An array of high-growth industries are making lemonade out of the lemons delivered by the coronavirus pandemic. Supported by shelter-in-place directives enforced earlier this year, video game equities and the related exchange traded funds are among this year's best-performing assets.
The VanEck Vectors Video Gaming and eSports ETF (ESPO) is a prime example of video game ETF bullishness in 2020. Not only is ESPO beating the S&P 500 by a margin of more than six-to-one on a year-to-date basis, but there are some other compelling data points underscoring the viability of the video game investment thesis.
Although video game equities are mostly considered growth stocks – nearly all of ESPO's holdings hail from the communication services and technology sectors – the group is actually proving less volatile than the broader market. Year-to-date, ESPO's annualized volatility is 400 basis points below the S&P 500's, according to ETF Replay data.
Additionally, ESPO's maximum drawdown this year is 21.8 percent. Rough, but it also pales in comparison to the 33.8 percent drawdown suffered by the S&P 500. Said another way, video game investing is proving surprisingly safe this year.
Pre- and Post-Pandemic Growth
Like many of the themes getting a boost from the pandemic, esports and video games were on impressive growth trajectories prior to COVID-19 becoming part of the everyday lexicon. That speaks to the long-term viability of this investment thesis.
Focusing on the here and now, the broader video game industry is projected to generated $159 billion in sales this year, more than both cybersecurity and robotics.
“By 2023, over 3 billion people around the world are expected to play video games in some form,” according to VanEck research. “The video game industry represents a long-term structural growth industry, supported by broader trends including demographic shifts and cord-cutting.”
ESPO is underpinned by favorable demographic trends as well. When video games burst onto the scene in 1980s with the Atari 2600 console and, later, the Nintendo Entertainment System, gaming was viewed as something for kids that they eventually grew out of. In the 1990s, as consoles became more sophisticated thanks to the arrival of the original PlayStation, the audience expanded, but was still mostly capped at college-age males.

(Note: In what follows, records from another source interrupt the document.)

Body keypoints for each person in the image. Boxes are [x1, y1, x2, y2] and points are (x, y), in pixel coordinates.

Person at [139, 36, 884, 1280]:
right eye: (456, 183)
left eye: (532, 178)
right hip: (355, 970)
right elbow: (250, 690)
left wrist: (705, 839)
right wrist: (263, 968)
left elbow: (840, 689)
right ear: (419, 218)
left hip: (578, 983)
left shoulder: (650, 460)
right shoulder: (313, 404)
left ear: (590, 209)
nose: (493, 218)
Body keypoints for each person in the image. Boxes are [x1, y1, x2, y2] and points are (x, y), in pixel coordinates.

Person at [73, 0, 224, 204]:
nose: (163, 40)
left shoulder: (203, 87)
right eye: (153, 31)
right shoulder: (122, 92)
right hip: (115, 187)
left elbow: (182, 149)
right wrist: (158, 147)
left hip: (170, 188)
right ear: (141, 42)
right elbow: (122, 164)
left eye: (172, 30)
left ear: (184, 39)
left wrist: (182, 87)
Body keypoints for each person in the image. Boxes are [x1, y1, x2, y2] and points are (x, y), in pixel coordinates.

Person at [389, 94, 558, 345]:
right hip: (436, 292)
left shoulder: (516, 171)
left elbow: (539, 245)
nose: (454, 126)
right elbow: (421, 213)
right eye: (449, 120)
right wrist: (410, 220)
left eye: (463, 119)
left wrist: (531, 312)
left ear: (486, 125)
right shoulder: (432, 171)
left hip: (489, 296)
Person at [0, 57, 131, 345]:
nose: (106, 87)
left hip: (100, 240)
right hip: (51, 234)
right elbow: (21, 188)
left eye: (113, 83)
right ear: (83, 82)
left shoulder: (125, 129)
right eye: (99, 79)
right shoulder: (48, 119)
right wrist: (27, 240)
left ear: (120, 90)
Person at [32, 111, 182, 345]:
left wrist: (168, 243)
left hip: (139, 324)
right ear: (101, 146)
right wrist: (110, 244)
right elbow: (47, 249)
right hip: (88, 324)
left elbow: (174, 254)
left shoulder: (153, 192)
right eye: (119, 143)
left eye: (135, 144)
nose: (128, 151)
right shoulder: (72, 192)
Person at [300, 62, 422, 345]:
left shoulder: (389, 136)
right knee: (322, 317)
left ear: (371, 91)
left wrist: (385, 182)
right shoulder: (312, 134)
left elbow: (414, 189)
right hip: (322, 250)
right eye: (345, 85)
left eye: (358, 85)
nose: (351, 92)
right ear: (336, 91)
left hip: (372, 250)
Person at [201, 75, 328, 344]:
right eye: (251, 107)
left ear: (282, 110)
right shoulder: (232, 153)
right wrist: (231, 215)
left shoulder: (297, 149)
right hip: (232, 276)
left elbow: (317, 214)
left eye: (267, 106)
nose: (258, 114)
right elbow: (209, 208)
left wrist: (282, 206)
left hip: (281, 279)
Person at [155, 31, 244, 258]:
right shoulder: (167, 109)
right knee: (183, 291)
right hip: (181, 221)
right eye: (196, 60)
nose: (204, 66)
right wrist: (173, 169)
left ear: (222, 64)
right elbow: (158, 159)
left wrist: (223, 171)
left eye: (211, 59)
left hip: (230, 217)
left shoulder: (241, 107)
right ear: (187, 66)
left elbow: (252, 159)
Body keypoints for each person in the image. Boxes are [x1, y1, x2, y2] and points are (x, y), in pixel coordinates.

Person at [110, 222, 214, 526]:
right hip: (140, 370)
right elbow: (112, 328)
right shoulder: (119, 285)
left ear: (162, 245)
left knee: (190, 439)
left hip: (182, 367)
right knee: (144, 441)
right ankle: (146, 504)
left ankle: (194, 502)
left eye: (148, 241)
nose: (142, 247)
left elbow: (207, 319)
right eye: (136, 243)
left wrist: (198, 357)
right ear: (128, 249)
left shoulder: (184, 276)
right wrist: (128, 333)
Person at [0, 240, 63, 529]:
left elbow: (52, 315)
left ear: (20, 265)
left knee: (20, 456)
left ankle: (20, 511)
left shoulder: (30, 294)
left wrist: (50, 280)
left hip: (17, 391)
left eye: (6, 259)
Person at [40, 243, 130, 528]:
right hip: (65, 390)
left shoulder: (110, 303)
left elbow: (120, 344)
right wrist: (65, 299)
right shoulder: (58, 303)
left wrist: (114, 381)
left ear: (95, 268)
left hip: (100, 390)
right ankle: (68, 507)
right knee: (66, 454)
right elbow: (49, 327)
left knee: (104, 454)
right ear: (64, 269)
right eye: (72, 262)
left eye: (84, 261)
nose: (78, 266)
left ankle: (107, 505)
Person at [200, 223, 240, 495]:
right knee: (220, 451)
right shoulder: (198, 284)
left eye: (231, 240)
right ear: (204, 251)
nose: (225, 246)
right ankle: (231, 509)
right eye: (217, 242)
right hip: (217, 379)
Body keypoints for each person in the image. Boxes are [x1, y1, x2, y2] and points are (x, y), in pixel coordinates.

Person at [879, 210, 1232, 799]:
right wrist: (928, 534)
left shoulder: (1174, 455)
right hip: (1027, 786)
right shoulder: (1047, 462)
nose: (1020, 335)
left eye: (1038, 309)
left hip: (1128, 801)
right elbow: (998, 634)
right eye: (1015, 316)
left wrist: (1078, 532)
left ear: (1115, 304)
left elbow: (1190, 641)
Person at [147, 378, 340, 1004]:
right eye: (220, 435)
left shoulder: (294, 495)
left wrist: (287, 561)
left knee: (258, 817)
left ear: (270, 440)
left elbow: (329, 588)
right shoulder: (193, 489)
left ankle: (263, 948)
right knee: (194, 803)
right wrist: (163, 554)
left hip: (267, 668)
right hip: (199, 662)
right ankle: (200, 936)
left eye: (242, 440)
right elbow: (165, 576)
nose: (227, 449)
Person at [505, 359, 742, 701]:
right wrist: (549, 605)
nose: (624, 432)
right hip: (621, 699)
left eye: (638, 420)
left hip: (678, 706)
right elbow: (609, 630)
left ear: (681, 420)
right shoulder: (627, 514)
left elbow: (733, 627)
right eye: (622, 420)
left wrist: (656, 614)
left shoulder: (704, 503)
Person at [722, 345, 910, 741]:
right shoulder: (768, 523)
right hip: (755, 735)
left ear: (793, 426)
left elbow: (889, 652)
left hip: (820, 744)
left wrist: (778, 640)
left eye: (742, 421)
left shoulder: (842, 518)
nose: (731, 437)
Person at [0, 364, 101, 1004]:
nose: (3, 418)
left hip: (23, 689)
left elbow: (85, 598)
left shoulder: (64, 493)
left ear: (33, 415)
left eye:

That script is being flipped. As VanEck points out, nearly two-thirds of American adults play video games and many millennials are willing to devote financial resources to this hobby.
New Frontiers
Traditionally, gaming is associated with consoles such as the aforementioned PlayStation, Nintendo hardware and Microsoft's (MSFT) Xbox or computer games, which are important contributors to the growth of the esports category.
However, gaming is forging new frontiers helped increasingly sophisticated technologies, such as 5G and cloud computing that are providing foundations for epic mobile gaming growth.
“Mobile gaming represents both the largest platform by revenues and the fastest growing one,” notes VanEck. “Since 2015, mobile revenues have grown at an annualized rate of 22%, outpacing the total gaming revenues growth rate of 15%.”
Of consoles, PC gaming and mobile, mobile is by far the fastest-growing segment in the gaming space. It's a vital revenue diversifier for game publishers because it lends itself to higher levels of in app purchases and subscription-based models, which increase revenue visibility.
Bottom line: the gaming industry has multiple growth levers to pull and will remain relevant long after COVID-19 is vanquished, indicating ESPO's 2020 performance is likely more floor than ceiling.